With the numerous applications we have reviewed to this day, I have seen that topology optimization is usually applied after the manufacturing method is decided. I wonder about the efficiency of such an exercise. If the aim is obtaining the best structure possible, with of course a low cost (Pareto). Now the low cost dictates a suitable, low cost manufacturing method. When we have the manufacturing method fixed, and constrain the topology optimization process with the method; by means of die draw direction, or mentally, or by other means; the chances are that we are missing many of the possible structures, some of which can be better (mechanical performance and price wise).
The best practice would be to do the topology optimization first, and examine the manufacturing methods that can produce this structure. Then if no method can produce this structure in a cost effective way, or the method is unwanted due to some reasons (e.g. we do not want a cast structure for its inferior mechanical properties) we can proceed to apply manufacturing constraints.

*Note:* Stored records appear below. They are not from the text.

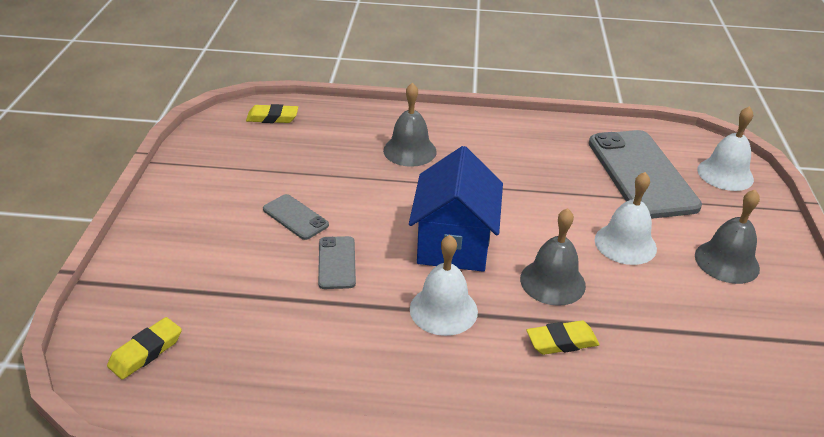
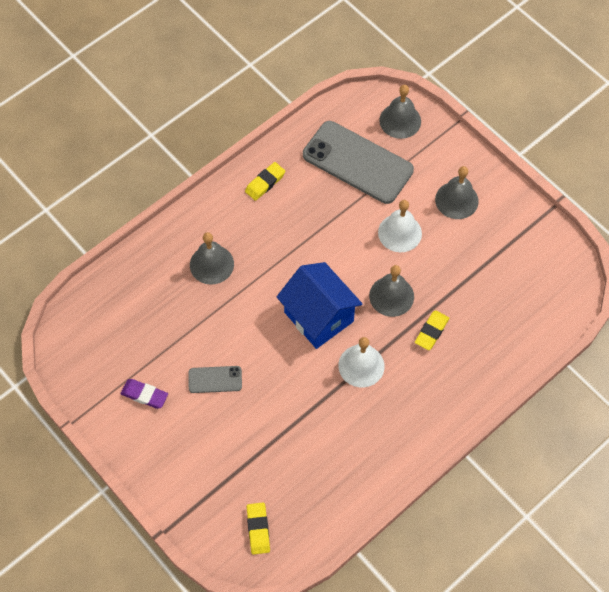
camera: 45 degrees left, 25 degrees up
(227, 185) = (144, 395): none -> purple eraser
(272, 117) = (91, 315): yellow eraser -> yellow eraser (265, 183)
(337, 263) = (276, 388): grey phone -> none
(725, 174) = (400, 120): white bell -> grey bell

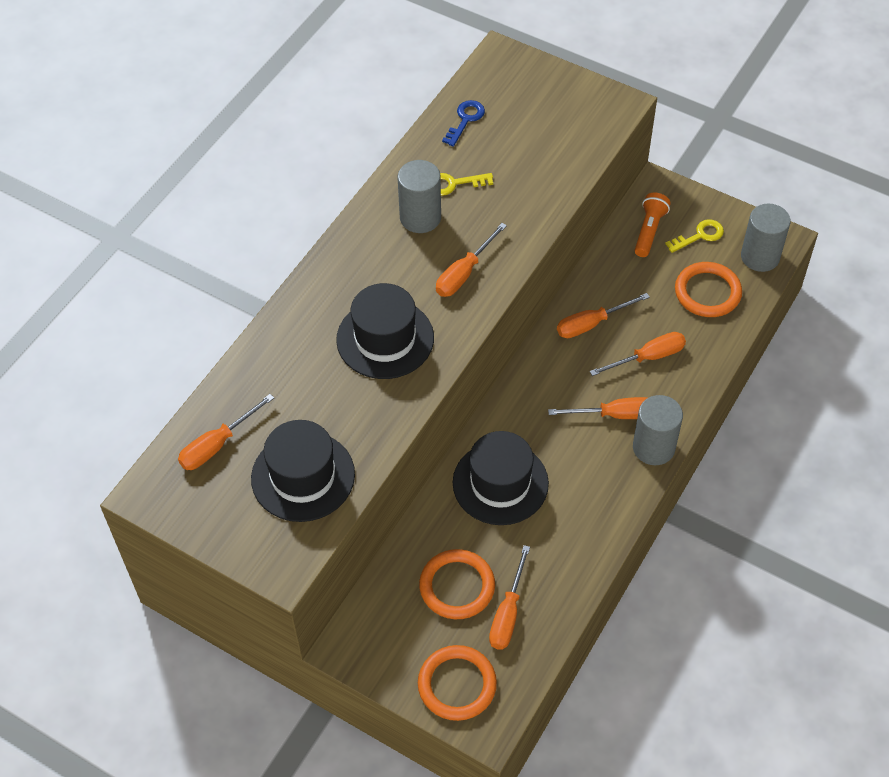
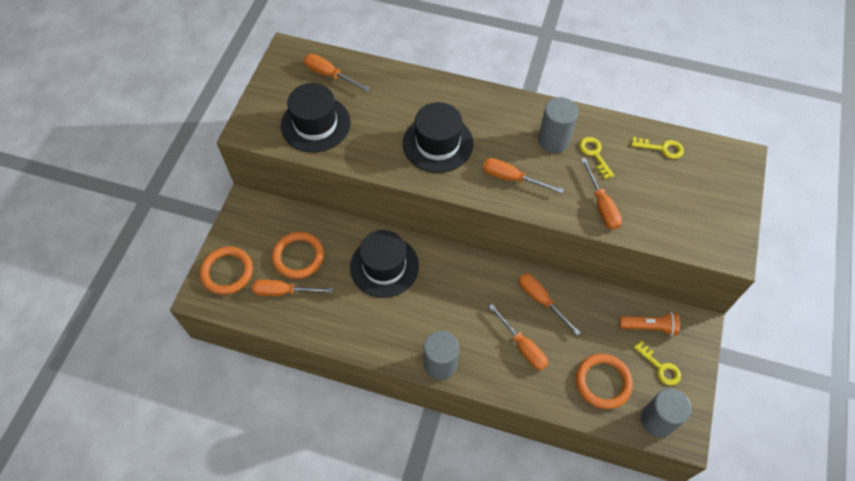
camera: 75 degrees right, 5 degrees up
(465, 120) = (661, 148): blue key -> yellow key
(614, 415) = (462, 331): orange screwdriver -> orange screwdriver (601, 205)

However the common practice in the industry is to make one high resolution optimization for around 2 days, and rely on the results. Actualy a much lower resolution optimization gives approximatly the same results and can be condcuted in hours or minutes. A few such low-resolution studies can be done with different volume percentages, die directions etc. to find the most suitable one, then the best one can be optimized in a high resolution , days long optimization.
Making such short optimizations also gives insight on the boundary conditions, load cases etc. It is a waste of time to compute a topology for 2 days to see that the boundary conditions were wrong. Also using low-resolution analysis, you can see the areas that are left empty, and remove that region from high-resolution analysis design space, to speed up the optimization process. As the computation time increases exponentially with the number of elements, you can obtain significant time reductions. This way using a few small optimization with one high resolution optimization may end up using less time than the usual practice.